Partying hard at Limmud Odessa
Published October 11, 2013
Leaning against the door of a low-budget hotel room in Odessa, an inebriated young man knocks with unmistakable urgency.
“Wake up, man, it’s important. I need a condom right now,” he tells his buddy, who is sleeping on the other side of the door.
It’s 4:30 A.M. at Limmud Odessa, a Jewish learning conference which few would probably associate with such nocturnal adventures. Across the world, Limmud is synonymous with different kinds of passions, like analyzing Shalom Aleichem texts or promoting female participation in institutional life.
In Warwick, England, where Limmud began 30 years ago and which remains the movement’s flagship, the conference draws hundreds of families whose children enjoy early morning aerobics classes as parents chat over coffee about which activity to attend. Elsewhere in Europe, like in Amsterdam, Limmud conferences last for just one day and are particularly popular with people over 60.
But in Odessa, the Ukrainian beach resort famous for its nightlife and liberal tradition, Limmud’s 500 participants are predominantly young Jews with partying on their minds. Some sit deep into the wee hours hours on the lobby floor, cradling guitars and bottles of vodka they brought from home — a far cheaper alternative than the bar of the OK Odessa hotel, which hosted the conference on Oct. 5-8.
Showcasing the region’s famous tolerance for heavy-duty alcohol consumption, the same people who partied on the dance floor until 4 A.M. can be seen attending and even presenting Limmud talks after sunrise, though things usually pick up only around 10 A.M.
“The lectures are interesting but my main goal here is the human contact and networking,” says Maxim Yudin, a participant in his 30s from Minsk. “When I arrived it took me hours just to get from the lobby to my room because I kept getting sucked into groups of people I know.

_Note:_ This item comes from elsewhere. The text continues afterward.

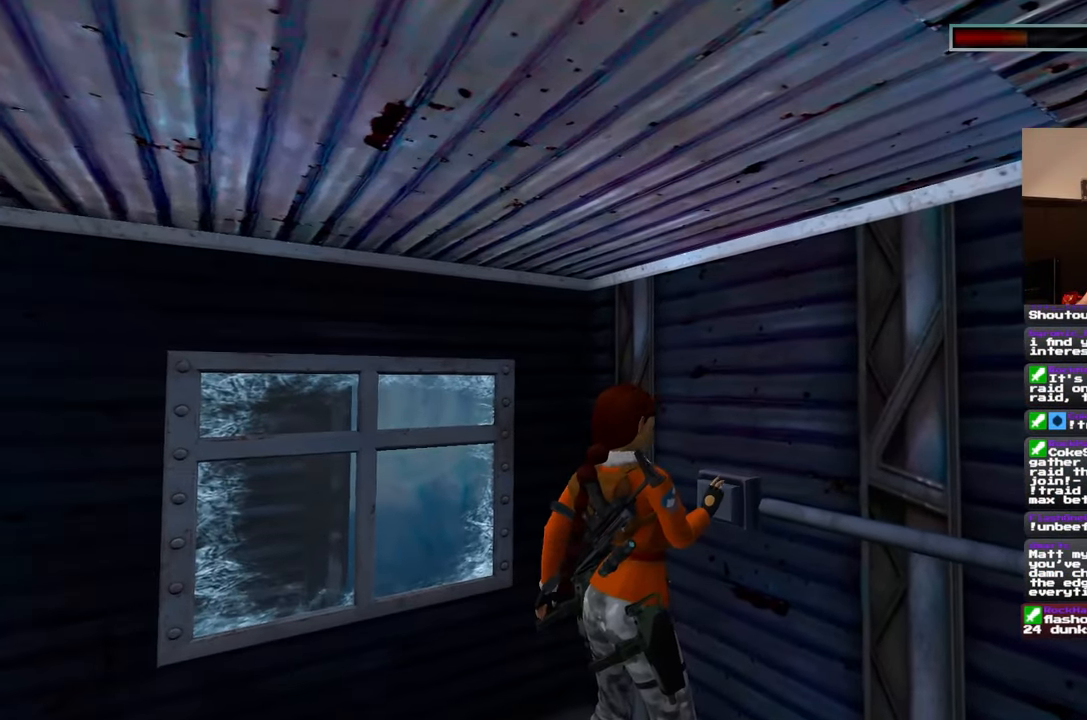
Gameplay with a controller (PlayStation layout); each line is a JSON object with the inputs held at the frame after it (dt_ms = milliseconds from this image to that frame). "events" lists button and stick changes between this image and that frame as [ms after this image, input, new state], when the widget could be followed in between. Not read: HOME L1 L2 L3 R2 R3.
{"dt_ms": 500, "buttons": [], "left_stick": "center", "right_stick": "center", "events": [[33, "right_stick", "down-left"], [133, "right_stick", "left"], [300, "right_stick", "center"]]}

This is like a water hole for Jews our age from all over the former Soviet Union.”
The theme of this year’s Limmud — the third such conference hosted in Odessa and the seventh held in Ukraine — was the ties that link Odessa with Tel Aviv. “Like Odessa, Tel Aviv is not famous for producing prudes,” said Ayelet Bitan Shlonsky, a presenter from Tel Aviv’s Bialik Museum complex.
Co-sponsored by the American Jewish Joint Distribution Committee, the branding strategy at Limmud Odessa seems deliberately informal. At the main even, organizers projected a video greeting by Tel Aviv Mayor Ron Huldai, who played a flute in his office while wearing shorts. He also practiced shooting hoops with a beach tennis ball.
If Limmud FSU founder Chaim Chesler disapproves of the hard partying, then he is hiding it well. “Take a look around, habibi,” says the Israel-born former Jewish Agency boss. “Not a good time to be married, huh? Tonight these guys will be partying so hard they’ll bring down the roof!”
Boruch Gorin, a Limmud Odessa presenter and influential Chabad rabbi from Moscow, isn’t shocked either. “I think it’s terrific that so many young people are coming here, it shows the resilience of the Jewish people that even after decades of Communist repression such an event has an enormous pull on the very people who will take Jewish life into the future in this part of the world,” says Gorin, who is the editor-in-chief of the L’chaim Jewish monthly.
Elsewhere in Europe, Limmud has alienated the rabbinical establishment. Britain’s former chief rabbi, Jonathan Sacks, stayed away from the gathering during his 22 years in office – an absence which many connect to a rabbinical court ruling in London that Orthodox rabbis should stay away from the event. His replacement, Rabbi Ephraim Mirvis, only this year announced he would attend.
“But FSU communities aren’t nearly as compartmentalized as the British Jewish community, where the Orthodox and seculars live in separate worlds,” Gorin says. “We are all members of the same milieu, same group, with the same celebrities and shared interests, despite all the differences — and this is a source of strength and pride for us.”